The Difference Between Crosstabs and Pivot Tables

Crosstabs and pivot tables are both useful ways to analyze data, and they may even appear identical at a glance. Both feature rows and columns of data in a tabular format, providing select details and totals as desired. Despite their obvious similarities, however, the two also have some very obvious differences. Pivot tables generally offer a batch of added benefits and features that may not be available with crosstabs. 

Crosstab Explained

Let’s say you wanted to review sales made by your associates over the first three months of the year. Crosstab software could help you set up a table that looked something like this:

Month Andy Barb Cleo TOTAL
Jan. 58 211 91 360
Feb. 22 17 72 111
Mar. 100 99 43 242
TOTAL 180 327 206 713

 

Crosstabs let you quickly compare, contrast and otherwise assess sales activity based on the variables you chose. In this case, you decided to look at a month-by-month breakdown of sales by your three associates.

But now let’s say you wanted to more deeply analyze the data, looking at a breakdown of sales based on the region and products sold. If you wanted to generate crosstab reports for this data, you would need to go back to the drawing board in your crosstab software to generate new reports with new variables to showcase the new data you wanted to view.

With pivot tables, you could perform such actions right on the table itself.

Pivot Tables Explained

While pivot tables may display the same data as crosstabs can, pivot tables let you drag, drop and otherwise rearrange data to create additional reports right on the spot.
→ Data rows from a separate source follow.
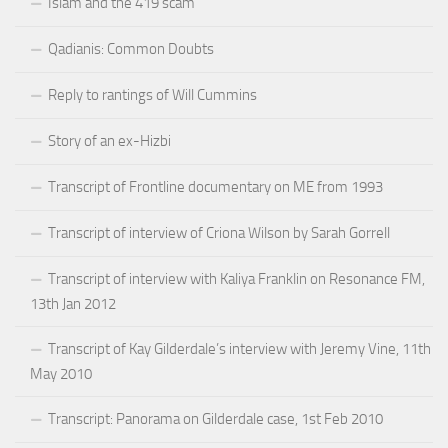
Islam and the 419 scam
Qadianis: Common Doubts
Reply to rantings of Will Cummins
Story of an ex-Hizbi
Transcript of Frontline documentary on ME from 1993
Transcript of interview of Criona Wilson by Sarah Gorrell
Transcript of interview with Kaliya Franklin on Resonance FM,
13th Jan 2012
Transcript of Kay Gilderdale’s interview with Jeremy Vine, 11th
May 2010
Transcript: Panorama on Gilderdale case, 1st Feb 2010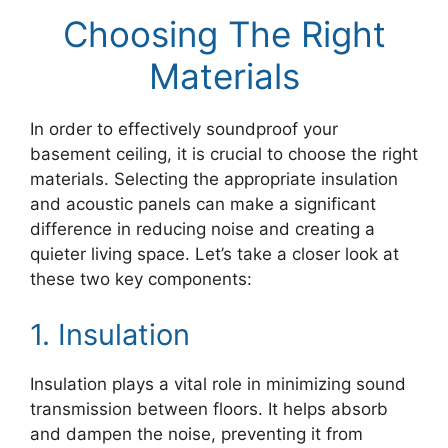
Choosing The Right
Materials
In order to effectively soundproof your
basement ceiling, it is crucial to choose the right
materials. Selecting the appropriate insulation
and acoustic panels can make a significant
difference in reducing noise and creating a
quieter living space. Let’s take a closer look at
these two key components:
1. Insulation
Insulation plays a vital role in minimizing sound
transmission between floors. It helps absorb
and dampen the noise, preventing it from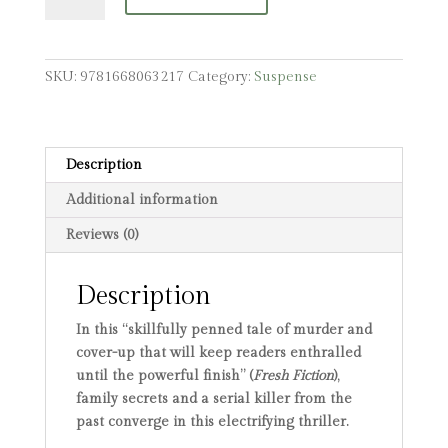
quantity
SKU:
9781668063217
Category:
Suspense
Description
Additional information
Reviews (0)
Description
In this “
skillfully penned tale of murder and
cover-up that will keep readers enthralled
until the powerful finish” (
Fresh Fiction
),
family secrets and a serial killer from the
past converge in this electrifying thriller.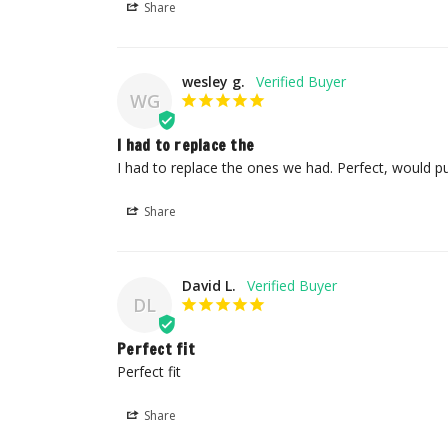
Share
wesley g.
WG
I had to replace the
I had to replace the ones we had. Perfect, would 
Share
David L.
DL
Perfect fit
Perfect fit
Share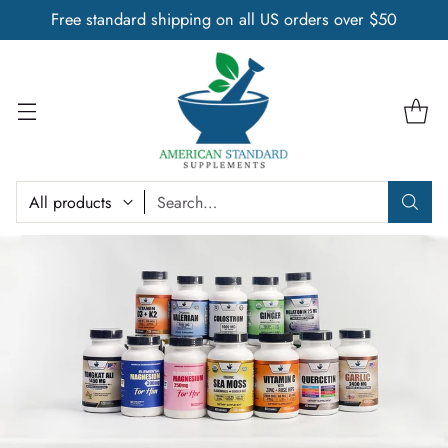
Free standard shipping on all US orders over $50
Search…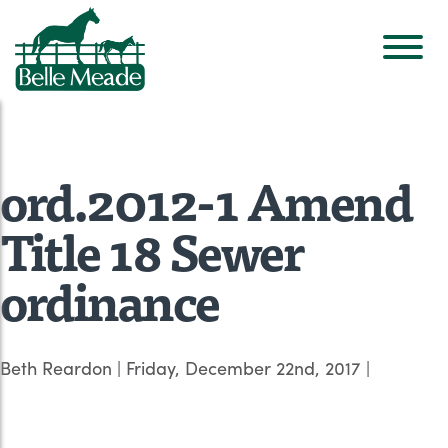
ord.2012-1 Amend
Title 18 Sewer
ordinance
Beth Reardon
|
Friday, December 22nd, 2017
|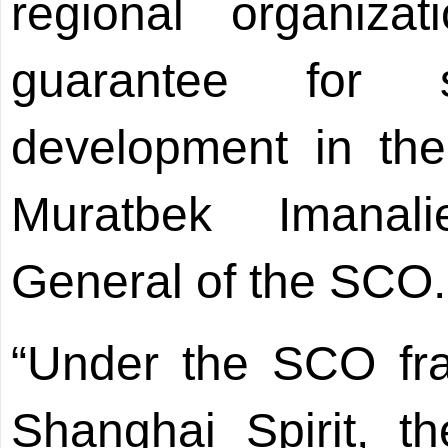
regional organiza
guarantee for s
development in the
Muratbek Imanali
General of the SCO.
“Under the SCO fr
Shanghai Spirit, th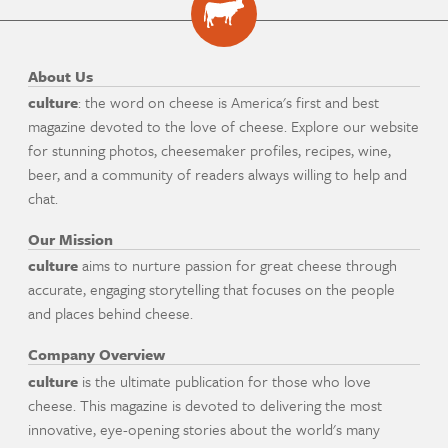
About Us
culture
: the word on cheese is America's first and best
magazine devoted to the love of cheese. Explore our website
for stunning photos, cheesemaker profiles, recipes, wine,
beer, and a community of readers always willing to help and
chat.
Our Mission
culture
aims to nurture passion for great cheese through
accurate, engaging storytelling that focuses on the people
and places behind cheese.
Company Overview
culture
is the ultimate publication for those who love
cheese. This magazine is devoted to delivering the most
innovative, eye-opening stories about the world's many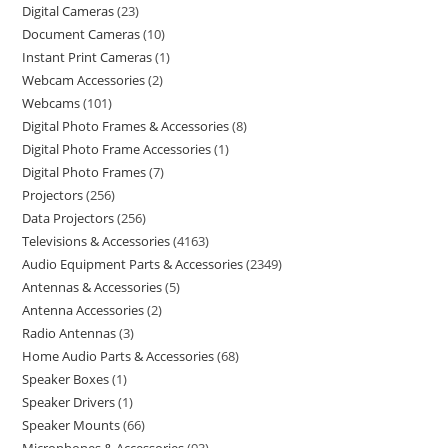
Digital Cameras
23
Document Cameras
10
Instant Print Cameras
1
Webcam Accessories
2
Webcams
101
Digital Photo Frames & Accessories
8
Digital Photo Frame Accessories
1
Digital Photo Frames
7
Projectors
256
Data Projectors
256
Televisions & Accessories
4163
Audio Equipment Parts & Accessories
2349
Antennas & Accessories
5
Antenna Accessories
2
Radio Antennas
3
Home Audio Parts & Accessories
68
Speaker Boxes
1
Speaker Drivers
1
Speaker Mounts
66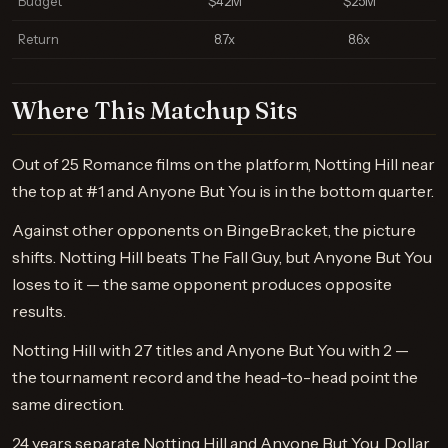
Budget
$42M
$25M
Return
8.7x
8.6x
Where This Matchup Sits
Out of 25 Romance films on the platform, Notting Hill near
the top at #1 and Anyone But You is in the bottom quarter.
Against other opponents on BingeBracket, the picture
shifts. Notting Hill beats The Fall Guy, but Anyone But You
loses to it — the same opponent produces opposite
results.
Notting Hill with 27 titles and Anyone But You with 2 —
the tournament record and the head-to-head point the
same direction.
24 years separate Notting Hill and Anyone But You. Dollar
If you had created the original sales chart using a pivot table, you would be privy to drill-down and other features that let you look deeper into the data.

If the above chart were a pivot table, you could:

  • Drill down into each month’s sales total to see which products were sold, then create a report showcasing the month and products sold
  • Drill down into each person’s sales total to see which products were sold, then create a report showcasing the person and products sold
  • Filter any of your created reports based on any of the available data
  • Add or remove fields on an existing report, as long as the field is available in your source data
  • Change computations, formats or appearances of the report
  • Create a pivot chart, which is a graphical representation of the pivot table data, with options that include bar charts, scatter charts, line charts and others

A single pivot table provides the foundation for any number of different ways of looking at the available data, all by simply manipulating the table as desired. While some crosstab software may provide advanced features in crosstab reports, pivot tables still tend to come packed with a greater number capabilities.

Due to their similar appearance, crosstabs and pivot tables are often referred to as the same thing. While they do have obvious differences, both can be powerful tools for providing deeper insights into your existing data.